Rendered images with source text
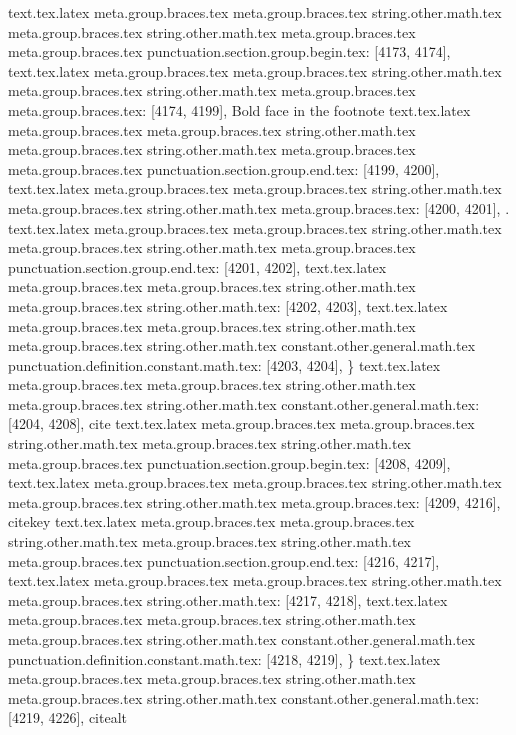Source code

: {{{{{{{{{{{{{{{{{{{{{{{{{{{{{{{{{{{{{{{{{{{{{{{{{{{{{{{{{{{{{{{{{{{{{{{{{{{{{{{{{{{{{{{{{{{{{{{{{{{{{{{{{{{{{{{{{{{{{{{{{{{{{{{{{{{{{text.tex.latex meta.group.braces.tex meta.group.braces.tex string.other.math.tex meta.group.braces.tex string.other.math.tex meta.group.braces.tex meta.group.braces.tex punctuation.section.group.begin.tex: [4173, 4174], {{}
text.tex.latex meta.group.braces.tex meta.group.braces.tex string.other.math.tex meta.group.braces.tex string.other.math.tex meta.group.braces.tex meta.group.braces.tex: [4174, 4199], {Bold face in the footnote}
text.tex.latex meta.group.braces.tex meta.group.braces.tex string.other.math.tex meta.group.braces.tex string.other.math.tex meta.group.braces.tex meta.group.braces.tex punctuation.section.group.end.tex: [4199, 4200], {}}
text.tex.latex meta.group.braces.tex meta.group.braces.tex string.other.math.tex meta.group.braces.tex string.other.math.tex meta.group.braces.tex: [4200, 4201], {.}
text.tex.latex meta.group.braces.tex meta.group.braces.tex string.other.math.tex meta.group.braces.tex string.other.math.tex meta.group.braces.tex punctuation.section.group.end.tex: [4201, 4202], {}}
text.tex.latex meta.group.braces.tex meta.group.braces.tex string.other.math.tex meta.group.braces.tex string.other.math.tex: [4202, 4203], {
}
text.tex.latex meta.group.braces.tex meta.group.braces.tex string.other.math.tex meta.group.braces.tex string.other.math.tex constant.other.general.math.tex punctuation.definition.constant.math.tex: [4203, 4204], {\}
text.tex.latex meta.group.braces.tex meta.group.braces.tex string.other.math.tex meta.group.braces.tex string.other.math.tex constant.other.general.math.tex: [4204, 4208], {cite}
text.tex.latex meta.group.braces.tex meta.group.braces.tex string.other.math.tex meta.group.braces.tex string.other.math.tex meta.group.braces.tex punctuation.section.group.begin.tex: [4208, 4209], {{}
text.tex.latex meta.group.braces.tex meta.group.braces.tex string.other.math.tex meta.group.braces.tex string.other.math.tex meta.group.braces.tex: [4209, 4216], {citekey}
text.tex.latex meta.group.braces.tex meta.group.braces.tex string.other.math.tex meta.group.braces.tex string.other.math.tex meta.group.braces.tex punctuation.section.group.end.tex: [4216, 4217], {}}
text.tex.latex meta.group.braces.tex meta.group.braces.tex string.other.math.tex meta.group.braces.tex string.other.math.tex: [4217, 4218], {
}
text.tex.latex meta.group.braces.tex meta.group.braces.tex string.other.math.tex meta.group.braces.tex string.other.math.tex constant.other.general.math.tex punctuation.definition.constant.math.tex: [4218, 4219], {\}
text.tex.latex meta.group.braces.tex meta.group.braces.tex string.other.math.tex meta.group.braces.tex string.other.math.tex constant.other.general.math.tex: [4219, 4226], {citealt}
}}}}}}}}}}}}}}}}}}}}}}}}}}}}}}}}}}}}}}}}}}}}}}}}}}}}}}}}}}}}}}}}}}}}}}}}}}}}}}}}}}}}}}}}}}}}}}}}}}}}}}}}}}}}}}}}}}}}}}}}}}}}}}}}}}}}}}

**Exercise brief:** Go through the data above and tally every line that includes "general". State only the total.

**Task output:** 4